Attraversamento animali selvatici: in caso di incidente chi risponde dei danni?
Chi si è trovato a percorrere frequentemente strade di montagna, potrà essersi imbattuto in alcuni animali selvatici che possono attraversare la strada, con conseguente pericolo di impatto con gli stessi.
Ma cosa succede se l’impatto si verifica, procurando danni all’autovettura e, magari, anche lesioni al conducente dell’autovettura? In questo caso, di chi è la responsabilità e a chi possiamo rivolgerci per il risarcimento del danno?

La Corte di Cassazione, con la sentenza n. 22886 del 2015 si è trovata proprio ad esaminare tale questione, fornendo alcune interessanti precisazioni in proposito.

Nel caso esaminato dalla Corte, il conducente in questione aveva agito in giudizio nei confronti della Regione e della Provincia, al fine di ottenere il risarcimento dei danni subiti dall’autovettura di sua proprietà, a seguito dell’impatto con un capriolo che aveva improvvisamente attraversato la strada.

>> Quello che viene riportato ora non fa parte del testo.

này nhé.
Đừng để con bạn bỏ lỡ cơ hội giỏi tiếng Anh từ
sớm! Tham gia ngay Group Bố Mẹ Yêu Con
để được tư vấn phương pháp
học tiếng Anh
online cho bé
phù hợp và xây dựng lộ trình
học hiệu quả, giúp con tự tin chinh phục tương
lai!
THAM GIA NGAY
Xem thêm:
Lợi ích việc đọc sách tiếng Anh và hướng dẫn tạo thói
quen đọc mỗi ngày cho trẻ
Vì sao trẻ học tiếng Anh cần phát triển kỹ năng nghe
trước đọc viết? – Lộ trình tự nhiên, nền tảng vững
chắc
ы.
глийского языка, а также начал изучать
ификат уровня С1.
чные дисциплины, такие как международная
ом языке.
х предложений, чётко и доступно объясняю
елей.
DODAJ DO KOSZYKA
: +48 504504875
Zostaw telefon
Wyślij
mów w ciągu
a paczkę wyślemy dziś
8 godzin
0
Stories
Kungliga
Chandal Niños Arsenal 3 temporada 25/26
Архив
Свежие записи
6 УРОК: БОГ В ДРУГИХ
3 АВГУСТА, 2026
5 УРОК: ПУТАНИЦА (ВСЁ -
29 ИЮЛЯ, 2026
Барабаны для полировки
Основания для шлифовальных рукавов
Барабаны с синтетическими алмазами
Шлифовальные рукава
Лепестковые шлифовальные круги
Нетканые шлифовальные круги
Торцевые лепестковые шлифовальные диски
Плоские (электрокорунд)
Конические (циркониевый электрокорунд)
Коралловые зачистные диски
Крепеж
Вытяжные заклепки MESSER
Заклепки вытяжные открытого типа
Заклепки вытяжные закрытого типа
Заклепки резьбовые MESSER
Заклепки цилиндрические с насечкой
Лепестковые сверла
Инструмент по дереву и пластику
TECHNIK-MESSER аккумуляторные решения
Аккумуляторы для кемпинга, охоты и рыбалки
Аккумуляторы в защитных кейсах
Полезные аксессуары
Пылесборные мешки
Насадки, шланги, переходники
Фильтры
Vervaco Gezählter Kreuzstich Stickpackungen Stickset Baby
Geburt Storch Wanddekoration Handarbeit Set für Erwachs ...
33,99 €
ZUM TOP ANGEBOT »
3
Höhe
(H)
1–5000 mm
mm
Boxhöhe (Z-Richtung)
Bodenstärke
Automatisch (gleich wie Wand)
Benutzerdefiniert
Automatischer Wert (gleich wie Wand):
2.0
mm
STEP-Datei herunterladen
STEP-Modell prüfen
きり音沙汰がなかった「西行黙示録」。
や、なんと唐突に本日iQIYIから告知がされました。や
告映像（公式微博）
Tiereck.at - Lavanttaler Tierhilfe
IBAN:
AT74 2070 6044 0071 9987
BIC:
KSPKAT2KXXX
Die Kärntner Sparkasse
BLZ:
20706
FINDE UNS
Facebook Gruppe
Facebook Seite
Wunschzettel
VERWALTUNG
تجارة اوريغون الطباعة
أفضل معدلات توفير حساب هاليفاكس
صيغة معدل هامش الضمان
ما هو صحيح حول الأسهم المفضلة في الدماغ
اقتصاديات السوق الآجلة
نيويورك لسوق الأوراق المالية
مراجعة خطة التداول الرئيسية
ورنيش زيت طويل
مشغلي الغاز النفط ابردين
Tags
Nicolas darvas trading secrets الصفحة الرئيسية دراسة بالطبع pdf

In particolare, il conducente osservava come il pericolo di attraversamento di animali selvatici non fosse stato adeguatamente segnalato, attraverso l’apposita segnaletica.

Il Giudice di Pace accoglieva la domanda risarcitoria e la sentenza veniva confermata dal Tribunale. La Provincia riteneva opportuno proporre ricorso per Cassazione.

Giunti al terzo grado di giudizio, la Corte di Cassazione osserva come questo tipo di azioni risarcitorie, vanno risolte dando applicazione all’art. 2043 codice civile, il quale impone a chiunque commette un fatto ingiusto, non importa se doloso o colposo, di risarcire il relativo danno che sia arrecato a terzi.
Trovando applicazione questo criterio, quindi, la Corte ribadisce come sia necessario accertare “un concreto comportamento colposo da ascrivere all’ente pubblico”, che “può consistere, fra l’altro, anche nella omessa collocazione di adeguata segnaletica stradale idonea ad avvisare gli utenti della sussistenza del relativo pericolo”.

Per quanto riguarda la questione relativa alla responsabilità della Provincia, la Corte prende atto di come si tratti di una questione piuttosto complessa e delicata, anche se la giurisprudenza ha dimostrato di orientarsi, ormai in modo costante, in una certa direzione.

Osserva la Corte che, mentre in passato, si riteneva che fosse la Regione a dover adottare tutte le misure idonee ad evitare i danni causati dal passaggio degli animali selvatici, la giurisprudenza più recente della Cassazione ha ritenuto che tale responsabilità debba essere imputata all’ente (che può essere la Regione, la Provincia o un Ente Parco ecc), “a cui siano stati concretamente affidati, nel singolo caso, i poteri di amministrazione del territorio e di gestione della fauna ivi insediata, con autonomia decisionale sufficiente a consentire loro di svolgere l’attività in modo da poter amministrare i rischi di danni a terzi che da tali attività derivino”.

Nel caso di specie, dunque, secondo la Corte è necessario analizzare la normativa regionale (nello specifico, quella toscana), al fine di stabilire “se, e in quali limiti, la Regione abbia delegato alle Province specifici poteri relativi alla protezione della fauna selvatica”.

Dunque, dall’esame disposizioni di cui alla legge della Regione Toscana n. 3 del 12 gennaio 1994, la Corte ritiene indiscutibile “che le Province sono state rese titolari di poteri assai significativi in tema di protezione e gestione della fauna selvatica”, con la conseguenza che “le pretese risarcitorie dei soggetti danneggiati ben potevano essere rivolte contro le medesime”.

La Corte ribadisce, inoltre, come, dal momento che la provincia era titolare di poteri di protezione della fauna selvatica, la stessa aveva anche l’obbligo di attivarsi per segnalare in maniera opportuna il pericolo di attraversamento di animali.
Pertanto, la circostanza che la Provincia non abbia provveduto ad apporre gli opportuni cartelli segnaletici, integra, secondo la Cassazione, “gli estremi della colpa rilevante ai sensi dell’art. 2043 c.c. e giustifica, pertanto, la condanna emessa nei suoi confronti”.